Jacques Audiard es para mí, sin duda, un caso aparte entre los grandes directores franceses actuales. Su cine es diferente porque su mirada es diferente. Una mirada nada complaciente, desesperanzada, con el mundo que nos rodea y con quienes lo ocupamos. Un cine austero, realista, rasposo, tendiendo a oscuro, pegado a la tierra, donde abundan los ambientes marginales, cuando no sórdidos. Un mundo de perdedores (son mayoría en nuestro mundo real) en el que sentimientos como el amor o la generosidad no se venden como recetas mágicas. Un cine que te remueve los sentidos y los sentimientos, que nunca te deja impasible. Un cine bien rodado, con pulso, con ritmo, con ambición y sin concesiones retóricas, basado siempre en una historia contudente.

Empezó siguiendo la carrera de su padre, el popular guionista francés Michel Audiard (Maigret, Babette se fue a la guerra). Escribió algunos guiones -básicamente thrillers- para otros directores como Claude Miller o Michel Blanc y siempre ha escrito el guión de sus películas. Trabajó también como ayudante de dirección y de montaje (La locataire, de Polanski) y luego como realizador desde los 20 años. Sin embargo, no fue consagrado a nivel internacional hasta que en 2009 estrenó Un profeta, con la que ganó la Palma de Oro en Cannes, una treinta de premios internacionales y fue candidato al Óscar a la mejor película de habla no inglesa. Tenía ya 57 años y llevaba 15 como realizador.

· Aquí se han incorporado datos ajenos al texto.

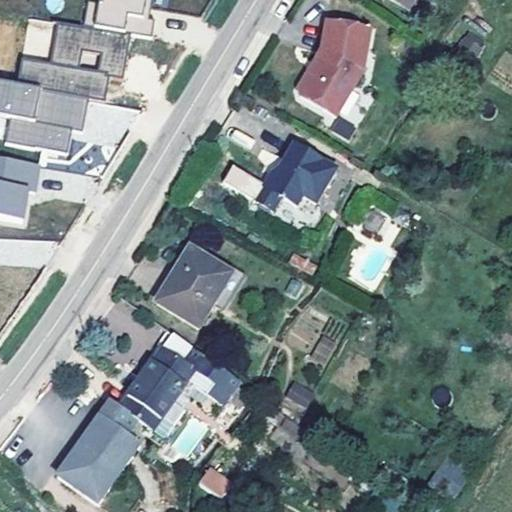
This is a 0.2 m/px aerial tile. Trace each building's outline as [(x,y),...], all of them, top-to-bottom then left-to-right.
[(98,0),(94,27),(27,19),(19,80),(0,77),(0,112),(9,113),(5,143),(68,152),(71,128),(83,129),(87,98),(104,100),(107,75),(123,77),(129,33),(148,35),(152,0),(98,0)] [(388,0),(408,11),(414,0),(388,0)] [(336,120),(366,68),(373,32),(326,24),(321,52),(316,60),(319,62),(311,76),(308,75),(298,92),(299,99),(336,120)] [(475,57),(485,44),(469,31),(459,44),(475,57)] [(311,76),(319,62),(316,60),(308,75),(311,76)] [(316,207),(337,171),(294,146),(279,171),(271,176),(255,204),(273,215),(281,200),(294,208),(290,215),(292,216),(289,220),(291,225),(296,228),(301,227),(303,223),(314,229),(321,217),(320,209),(316,207)] [(0,213),(26,215),(28,188),(37,188),(40,159),(0,155),(0,213)] [(402,226),(410,213),(400,207),(392,220),(402,226)] [(212,307),(231,276),(204,259),(190,251),(157,307),(198,331),(212,307)] [(221,312),(243,276),(207,254),(204,259),(231,276),(212,307),(221,312)] [(289,265),(311,273),(316,263),(293,254),(289,265)] [(183,411),(189,402),(179,395),(184,387),(190,391),(192,387),(223,408),(240,383),(168,332),(158,346),(163,350),(143,377),(135,388),(119,409),(115,406),(111,403),(100,418),(127,437),(137,423),(144,428),(139,434),(160,448),(185,412),(183,411)] [(328,364),(336,341),(320,335),(312,359),(328,364)] [(143,377),(163,350),(158,346),(138,373),(143,377)] [(119,409),(135,388),(130,385),(115,406),(119,409)] [(306,408),(312,397),(294,387),(288,398),(306,408)] [(192,416),(170,447),(186,459),(208,427),(192,416)] [(270,440),(287,449),(300,426),(282,417),(270,440)] [(98,507),(140,446),(127,437),(100,418),(82,443),(85,445),(78,456),(75,454),(57,479),(98,507)] [(78,456),(85,445),(82,443),(80,442),(73,452),(75,454),(78,456)] [(427,483),(452,500),(471,473),(446,456),(427,483)] [(230,487),(209,471),(199,485),(221,501),(230,487)]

Su debut se produjo en 1994 con Regarde les hommes tomber, protagonizada por Jean Louis Trigtinan y Matthieu Kassovitz.  Logró el César al mejor director novel. Con Un héroe muy discreto (1996), también de la mano de Kassovitz, logró muy buenas críticas y premios, entre ellos el de mejor guión en Cannes y Espiga de Plata en la SEMINCI. Mantuvo el interés de la crítica en 2001 con Sur mes levres y Vincent Cassel, y alcanzó el reconocimiento generalizado en 2005 con De tanto latir mi corazón se ha parado, película que estuvo entre mis favoritas aquel año.

Aquella película rara, especial, valiente y llena de sentimientos, estaba protagonizada por Roman Duris, otro “actor fetiche”, como lo han sido Kassovitz, Vincent Cassel y lo va a ser, seguro, el belga Mattias Schonaerts, protagonista de De óxido y hueso, su última película, premiada en Cannes 2012 y ganadora del premio al mejor director y al mejor guión (ex equo con el guionista Bidegain, coautor también de El profeta).

Todos los actores citados, al que hay que añadir el que protagonizó El profeta, Tahar Rahim, no son ni muy guapos ni feos; son tipos con el atractivo que confiere personalidad, con presencia, con “temperatura”; actores de rostros angulosos, de rasgos marcados, que sirven perfectamente para dar vida a tipos canallas, “malotes”, perdedores, pero con sentimientos tan verdaderos como profundos y difíciles de mostrar.

Un tipo muy especial Audiard. Esperemos que siga haciendo películas que nos impacten y que nos hagan sentir que hay otra forma de ver este mundo y de contar las historias. En Valladolid podría darnos alguna de sus claves durante su estancia en la ciudad para recibir, como la estrella del cine europeo que es, la Espiga de Oro de Honor de SEMINCI.